Overhaul of Delaware’s drug laws passes House

State lawmakers overwhelmingly passed legislation Tuesday that revamps Delaware’s drug charges and sentencing laws.

Rep. Melanie George (D-Bear) is the bill’s sponsor who says drug law reform is long overdue.

“This legislation is a compromise between the parties in our criminal justice system – both law enforcement and defense. All parties agree that current drug laws unevenly punish people caught in a cycle of addiction and do not effectively address the root of the problem – those who make and sell these dangerous drugs.”

House Bill 19 reduces charges on minor drug users and increases penalties for drug dealers, creating three main categories for drug crimes: possession, drug dealing (delivery, manufacture and possession with intent to deliver) and aggravated possession (possession of large amounts indicative of drug dealing). Each of the crimes would have multiple levels of seriousness depending on a number of aggravating factors including proximity to a school or park, prior record, involvement of children in the offense or resisting arrest with force or violence.

“This bill increases the penalties on the offenders committing the more serious drug crimes to keep them off the streets while giving nonviolent addicts the opportunity to get treatment, retain their jobs and continue to be productive members of society.

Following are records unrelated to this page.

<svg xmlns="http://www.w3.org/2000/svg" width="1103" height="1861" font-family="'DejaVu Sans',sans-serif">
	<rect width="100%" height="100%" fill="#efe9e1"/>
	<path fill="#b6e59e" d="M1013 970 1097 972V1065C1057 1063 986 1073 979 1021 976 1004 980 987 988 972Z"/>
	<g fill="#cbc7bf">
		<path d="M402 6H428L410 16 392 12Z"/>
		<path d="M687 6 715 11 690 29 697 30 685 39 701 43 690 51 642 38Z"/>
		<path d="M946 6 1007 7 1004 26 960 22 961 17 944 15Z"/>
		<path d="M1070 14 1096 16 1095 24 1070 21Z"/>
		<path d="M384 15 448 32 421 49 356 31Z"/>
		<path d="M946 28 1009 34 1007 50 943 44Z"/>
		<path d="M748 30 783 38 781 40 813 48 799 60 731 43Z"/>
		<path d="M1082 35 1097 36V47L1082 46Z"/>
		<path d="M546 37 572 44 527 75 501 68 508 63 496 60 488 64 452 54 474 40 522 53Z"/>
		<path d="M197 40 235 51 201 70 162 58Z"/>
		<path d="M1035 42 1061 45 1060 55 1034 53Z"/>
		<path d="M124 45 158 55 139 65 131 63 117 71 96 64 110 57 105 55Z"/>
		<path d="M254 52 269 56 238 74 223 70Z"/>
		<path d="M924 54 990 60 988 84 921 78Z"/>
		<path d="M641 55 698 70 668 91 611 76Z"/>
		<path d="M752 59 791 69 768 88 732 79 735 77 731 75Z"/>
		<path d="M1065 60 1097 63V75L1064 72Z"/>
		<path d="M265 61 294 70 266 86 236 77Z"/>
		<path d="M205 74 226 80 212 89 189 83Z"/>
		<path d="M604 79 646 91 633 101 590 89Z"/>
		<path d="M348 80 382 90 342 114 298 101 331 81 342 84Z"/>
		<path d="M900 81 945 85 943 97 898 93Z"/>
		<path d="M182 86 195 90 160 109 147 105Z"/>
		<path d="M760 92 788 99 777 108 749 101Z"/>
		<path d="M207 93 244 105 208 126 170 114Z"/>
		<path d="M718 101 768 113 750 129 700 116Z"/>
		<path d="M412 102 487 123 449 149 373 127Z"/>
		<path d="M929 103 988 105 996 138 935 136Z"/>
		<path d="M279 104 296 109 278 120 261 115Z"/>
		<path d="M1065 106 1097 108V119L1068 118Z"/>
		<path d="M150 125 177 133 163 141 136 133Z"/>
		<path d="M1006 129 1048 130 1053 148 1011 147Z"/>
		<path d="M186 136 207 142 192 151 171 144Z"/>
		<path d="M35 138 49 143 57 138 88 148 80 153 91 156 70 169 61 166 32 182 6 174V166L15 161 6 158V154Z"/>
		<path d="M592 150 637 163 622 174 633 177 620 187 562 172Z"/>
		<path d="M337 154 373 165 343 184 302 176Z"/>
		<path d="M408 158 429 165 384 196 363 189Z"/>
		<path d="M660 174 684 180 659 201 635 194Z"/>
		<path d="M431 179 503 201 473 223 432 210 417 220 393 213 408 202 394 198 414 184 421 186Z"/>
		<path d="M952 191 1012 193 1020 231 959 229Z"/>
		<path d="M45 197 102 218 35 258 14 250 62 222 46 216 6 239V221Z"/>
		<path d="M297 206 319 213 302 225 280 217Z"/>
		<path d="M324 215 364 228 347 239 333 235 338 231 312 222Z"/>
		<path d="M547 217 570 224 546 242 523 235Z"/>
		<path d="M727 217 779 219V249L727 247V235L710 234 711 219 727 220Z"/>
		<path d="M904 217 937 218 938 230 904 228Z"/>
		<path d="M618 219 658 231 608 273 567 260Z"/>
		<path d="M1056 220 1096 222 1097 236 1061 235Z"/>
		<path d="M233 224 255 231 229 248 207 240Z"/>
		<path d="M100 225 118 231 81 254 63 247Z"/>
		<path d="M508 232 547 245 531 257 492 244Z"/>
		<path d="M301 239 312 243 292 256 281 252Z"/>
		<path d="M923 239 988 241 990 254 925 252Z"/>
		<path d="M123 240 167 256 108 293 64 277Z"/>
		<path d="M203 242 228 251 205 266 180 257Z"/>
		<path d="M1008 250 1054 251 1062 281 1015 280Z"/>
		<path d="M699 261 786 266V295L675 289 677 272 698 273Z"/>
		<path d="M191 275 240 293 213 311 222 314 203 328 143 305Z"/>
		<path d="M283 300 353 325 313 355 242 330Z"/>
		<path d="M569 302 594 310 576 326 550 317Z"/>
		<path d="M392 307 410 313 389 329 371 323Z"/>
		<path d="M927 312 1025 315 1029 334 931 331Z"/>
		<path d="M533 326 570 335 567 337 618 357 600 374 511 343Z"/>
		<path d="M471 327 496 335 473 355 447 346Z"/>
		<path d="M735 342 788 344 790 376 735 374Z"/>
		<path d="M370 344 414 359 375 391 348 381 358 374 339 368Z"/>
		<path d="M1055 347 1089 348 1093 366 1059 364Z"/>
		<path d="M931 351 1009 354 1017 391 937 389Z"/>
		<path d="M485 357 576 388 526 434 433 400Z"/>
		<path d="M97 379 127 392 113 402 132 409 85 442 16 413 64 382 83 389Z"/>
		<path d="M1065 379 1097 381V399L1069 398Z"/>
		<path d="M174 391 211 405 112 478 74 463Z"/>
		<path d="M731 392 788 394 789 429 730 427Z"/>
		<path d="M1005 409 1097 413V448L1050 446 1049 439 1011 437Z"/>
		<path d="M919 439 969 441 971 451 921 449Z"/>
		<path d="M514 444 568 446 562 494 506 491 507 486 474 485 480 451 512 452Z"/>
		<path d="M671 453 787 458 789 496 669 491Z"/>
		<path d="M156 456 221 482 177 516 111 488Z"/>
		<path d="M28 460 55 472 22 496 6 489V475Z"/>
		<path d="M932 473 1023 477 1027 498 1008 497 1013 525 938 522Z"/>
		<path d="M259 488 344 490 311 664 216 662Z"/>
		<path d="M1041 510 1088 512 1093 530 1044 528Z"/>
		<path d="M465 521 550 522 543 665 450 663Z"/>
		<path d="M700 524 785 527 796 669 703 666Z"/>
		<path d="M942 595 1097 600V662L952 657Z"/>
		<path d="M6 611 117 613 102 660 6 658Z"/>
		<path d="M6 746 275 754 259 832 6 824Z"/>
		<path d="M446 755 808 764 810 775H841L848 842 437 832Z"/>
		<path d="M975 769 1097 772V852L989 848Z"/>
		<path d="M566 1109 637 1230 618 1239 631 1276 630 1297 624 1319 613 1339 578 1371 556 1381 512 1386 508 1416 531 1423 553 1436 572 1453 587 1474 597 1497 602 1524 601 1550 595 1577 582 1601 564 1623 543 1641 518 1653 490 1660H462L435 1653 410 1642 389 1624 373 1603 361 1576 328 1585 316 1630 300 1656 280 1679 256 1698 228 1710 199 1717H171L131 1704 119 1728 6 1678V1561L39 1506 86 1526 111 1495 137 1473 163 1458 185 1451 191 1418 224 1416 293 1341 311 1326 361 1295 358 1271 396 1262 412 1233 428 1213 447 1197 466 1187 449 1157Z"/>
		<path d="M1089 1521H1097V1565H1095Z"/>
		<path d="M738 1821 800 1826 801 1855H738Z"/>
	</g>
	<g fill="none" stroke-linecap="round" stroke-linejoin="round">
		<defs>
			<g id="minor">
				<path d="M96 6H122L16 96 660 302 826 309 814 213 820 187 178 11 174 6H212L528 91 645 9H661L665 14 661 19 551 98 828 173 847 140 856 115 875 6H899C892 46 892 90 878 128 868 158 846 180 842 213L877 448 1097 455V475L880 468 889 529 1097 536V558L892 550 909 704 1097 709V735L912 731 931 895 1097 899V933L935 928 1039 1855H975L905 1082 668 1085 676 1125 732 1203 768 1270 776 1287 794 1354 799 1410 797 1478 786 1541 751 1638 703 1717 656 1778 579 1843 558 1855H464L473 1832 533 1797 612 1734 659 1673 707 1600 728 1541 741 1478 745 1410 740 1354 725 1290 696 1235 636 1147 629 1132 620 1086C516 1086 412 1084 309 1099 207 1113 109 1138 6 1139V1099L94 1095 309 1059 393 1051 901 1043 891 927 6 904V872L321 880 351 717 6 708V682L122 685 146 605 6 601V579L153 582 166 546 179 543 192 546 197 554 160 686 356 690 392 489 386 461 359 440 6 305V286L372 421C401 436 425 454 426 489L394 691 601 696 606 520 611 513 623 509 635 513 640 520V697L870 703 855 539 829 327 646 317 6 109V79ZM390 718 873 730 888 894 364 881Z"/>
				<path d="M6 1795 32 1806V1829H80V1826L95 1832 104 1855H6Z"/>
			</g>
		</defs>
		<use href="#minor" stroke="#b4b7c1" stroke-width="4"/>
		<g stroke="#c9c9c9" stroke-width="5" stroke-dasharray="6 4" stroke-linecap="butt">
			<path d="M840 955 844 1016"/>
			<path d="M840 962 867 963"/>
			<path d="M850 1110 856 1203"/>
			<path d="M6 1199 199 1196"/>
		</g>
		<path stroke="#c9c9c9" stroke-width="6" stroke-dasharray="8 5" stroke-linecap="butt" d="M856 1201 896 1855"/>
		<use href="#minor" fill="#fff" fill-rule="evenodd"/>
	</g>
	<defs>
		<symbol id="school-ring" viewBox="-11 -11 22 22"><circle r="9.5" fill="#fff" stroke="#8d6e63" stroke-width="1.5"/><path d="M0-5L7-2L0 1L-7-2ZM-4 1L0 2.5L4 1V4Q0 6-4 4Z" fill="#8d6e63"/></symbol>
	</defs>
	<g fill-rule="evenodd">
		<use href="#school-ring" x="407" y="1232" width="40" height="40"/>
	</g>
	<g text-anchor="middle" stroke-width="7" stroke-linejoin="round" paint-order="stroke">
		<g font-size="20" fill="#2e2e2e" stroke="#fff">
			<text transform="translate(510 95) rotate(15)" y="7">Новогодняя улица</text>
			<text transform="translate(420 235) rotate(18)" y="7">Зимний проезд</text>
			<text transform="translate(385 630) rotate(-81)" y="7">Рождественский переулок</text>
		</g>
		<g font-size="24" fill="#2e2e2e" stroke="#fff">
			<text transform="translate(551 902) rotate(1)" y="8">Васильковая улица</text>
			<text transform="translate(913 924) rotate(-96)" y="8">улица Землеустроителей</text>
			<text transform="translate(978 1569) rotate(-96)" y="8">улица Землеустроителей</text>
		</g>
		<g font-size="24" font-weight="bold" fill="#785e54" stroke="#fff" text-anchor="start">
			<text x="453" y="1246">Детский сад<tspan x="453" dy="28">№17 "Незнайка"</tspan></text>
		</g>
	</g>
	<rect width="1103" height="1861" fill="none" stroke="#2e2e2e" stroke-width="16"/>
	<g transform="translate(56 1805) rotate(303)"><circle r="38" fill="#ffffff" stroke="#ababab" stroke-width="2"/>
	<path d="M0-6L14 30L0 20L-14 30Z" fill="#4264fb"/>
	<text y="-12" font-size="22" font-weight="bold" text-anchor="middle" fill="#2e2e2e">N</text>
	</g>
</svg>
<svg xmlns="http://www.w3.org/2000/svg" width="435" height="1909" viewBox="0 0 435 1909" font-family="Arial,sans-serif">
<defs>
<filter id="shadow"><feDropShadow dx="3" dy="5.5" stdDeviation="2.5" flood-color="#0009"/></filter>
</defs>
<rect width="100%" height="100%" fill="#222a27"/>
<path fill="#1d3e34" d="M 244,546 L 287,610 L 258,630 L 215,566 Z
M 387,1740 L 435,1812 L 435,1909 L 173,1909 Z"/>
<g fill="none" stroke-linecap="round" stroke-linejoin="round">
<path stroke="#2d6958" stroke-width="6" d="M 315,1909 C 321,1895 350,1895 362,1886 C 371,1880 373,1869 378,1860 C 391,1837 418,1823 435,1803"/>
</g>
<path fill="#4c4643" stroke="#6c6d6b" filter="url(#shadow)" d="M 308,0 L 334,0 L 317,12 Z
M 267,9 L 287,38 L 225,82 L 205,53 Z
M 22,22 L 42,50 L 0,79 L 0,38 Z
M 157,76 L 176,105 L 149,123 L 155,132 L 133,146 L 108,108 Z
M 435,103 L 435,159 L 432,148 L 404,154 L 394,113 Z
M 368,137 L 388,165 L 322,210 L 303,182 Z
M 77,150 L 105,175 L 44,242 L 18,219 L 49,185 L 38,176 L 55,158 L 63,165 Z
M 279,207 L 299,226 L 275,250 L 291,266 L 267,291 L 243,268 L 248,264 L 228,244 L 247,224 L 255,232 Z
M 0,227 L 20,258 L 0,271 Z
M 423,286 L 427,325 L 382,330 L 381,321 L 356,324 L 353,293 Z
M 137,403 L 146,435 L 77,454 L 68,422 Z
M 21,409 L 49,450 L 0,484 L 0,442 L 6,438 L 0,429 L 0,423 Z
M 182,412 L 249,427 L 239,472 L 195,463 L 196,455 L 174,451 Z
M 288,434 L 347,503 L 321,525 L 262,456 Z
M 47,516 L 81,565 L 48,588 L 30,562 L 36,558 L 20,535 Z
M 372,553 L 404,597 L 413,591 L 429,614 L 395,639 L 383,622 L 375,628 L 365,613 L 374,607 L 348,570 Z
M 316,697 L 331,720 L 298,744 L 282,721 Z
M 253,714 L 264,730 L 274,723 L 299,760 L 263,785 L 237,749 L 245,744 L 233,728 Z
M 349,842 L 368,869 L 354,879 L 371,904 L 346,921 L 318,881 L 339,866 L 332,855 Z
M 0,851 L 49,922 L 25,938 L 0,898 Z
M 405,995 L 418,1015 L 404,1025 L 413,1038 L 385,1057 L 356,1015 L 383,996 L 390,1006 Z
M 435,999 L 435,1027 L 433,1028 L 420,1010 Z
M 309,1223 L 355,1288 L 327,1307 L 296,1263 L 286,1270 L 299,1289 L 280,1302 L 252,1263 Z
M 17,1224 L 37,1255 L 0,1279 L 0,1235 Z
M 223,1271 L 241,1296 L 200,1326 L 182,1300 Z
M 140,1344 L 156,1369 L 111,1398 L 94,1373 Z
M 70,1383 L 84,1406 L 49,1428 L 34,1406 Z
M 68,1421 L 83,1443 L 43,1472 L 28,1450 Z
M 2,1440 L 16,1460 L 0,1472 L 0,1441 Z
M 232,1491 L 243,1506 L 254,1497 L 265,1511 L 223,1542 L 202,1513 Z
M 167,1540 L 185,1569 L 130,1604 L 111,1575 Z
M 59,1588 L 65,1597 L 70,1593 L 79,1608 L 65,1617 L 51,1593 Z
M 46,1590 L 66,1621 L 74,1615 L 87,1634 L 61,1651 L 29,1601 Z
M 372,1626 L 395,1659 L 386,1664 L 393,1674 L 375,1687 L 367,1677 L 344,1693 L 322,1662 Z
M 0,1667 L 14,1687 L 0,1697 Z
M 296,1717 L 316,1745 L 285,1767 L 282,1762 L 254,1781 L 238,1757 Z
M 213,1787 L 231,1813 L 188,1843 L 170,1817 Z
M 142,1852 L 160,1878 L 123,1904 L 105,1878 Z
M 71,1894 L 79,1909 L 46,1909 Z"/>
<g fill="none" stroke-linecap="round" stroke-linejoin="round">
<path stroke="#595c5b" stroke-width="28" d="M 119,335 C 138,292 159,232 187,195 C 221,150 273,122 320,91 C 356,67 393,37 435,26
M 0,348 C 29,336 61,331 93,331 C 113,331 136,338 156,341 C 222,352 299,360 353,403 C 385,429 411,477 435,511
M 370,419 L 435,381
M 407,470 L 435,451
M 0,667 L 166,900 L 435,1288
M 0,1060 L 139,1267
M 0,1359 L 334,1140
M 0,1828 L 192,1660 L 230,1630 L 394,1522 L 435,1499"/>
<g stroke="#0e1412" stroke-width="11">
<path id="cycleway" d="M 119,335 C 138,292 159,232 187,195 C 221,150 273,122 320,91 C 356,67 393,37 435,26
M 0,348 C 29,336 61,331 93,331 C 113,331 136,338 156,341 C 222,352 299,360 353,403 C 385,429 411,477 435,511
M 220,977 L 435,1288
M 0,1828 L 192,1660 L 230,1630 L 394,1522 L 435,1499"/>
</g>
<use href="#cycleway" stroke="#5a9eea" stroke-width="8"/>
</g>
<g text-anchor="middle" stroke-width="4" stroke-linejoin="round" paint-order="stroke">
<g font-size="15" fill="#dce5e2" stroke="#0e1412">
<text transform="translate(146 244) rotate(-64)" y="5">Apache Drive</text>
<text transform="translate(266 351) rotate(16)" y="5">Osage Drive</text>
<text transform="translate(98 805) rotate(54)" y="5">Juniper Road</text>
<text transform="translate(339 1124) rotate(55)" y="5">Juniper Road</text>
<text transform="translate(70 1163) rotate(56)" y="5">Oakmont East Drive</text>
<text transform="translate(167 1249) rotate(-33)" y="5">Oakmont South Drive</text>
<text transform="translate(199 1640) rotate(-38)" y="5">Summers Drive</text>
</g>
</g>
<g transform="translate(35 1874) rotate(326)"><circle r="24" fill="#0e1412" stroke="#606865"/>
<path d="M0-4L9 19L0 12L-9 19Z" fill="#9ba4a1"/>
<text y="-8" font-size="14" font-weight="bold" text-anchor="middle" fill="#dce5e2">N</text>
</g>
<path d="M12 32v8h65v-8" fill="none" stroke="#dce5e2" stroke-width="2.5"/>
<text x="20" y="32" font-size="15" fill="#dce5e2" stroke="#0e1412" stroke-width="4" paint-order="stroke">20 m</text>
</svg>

It also gives our judges more discretion to take aggravating circumstances into account when handing down a sentence,” said Rep. George.

State Public Defender Brendan O’Neill says under the legislation, drug users will be treated differently than drug dealers. HB 19 will make more drug dealing offenses subject to minimum sentences. However, the length of minimum mandatory sentences would be reduced to two years. Judges would be free to impose up to 25 years, but only the first two years would be mandatory.

“Today’s passage in the House is a big step forward toward meaningful reform of Delaware’s drug laws,” O’Neill said. “Simple possession of drugs is not a felony and the focus is to provide drug treatment for users. Under the new law, drug dealing is always a felony with dealers sentenced more harshly than users.”

HB 19 now moves to the Senate for consideration.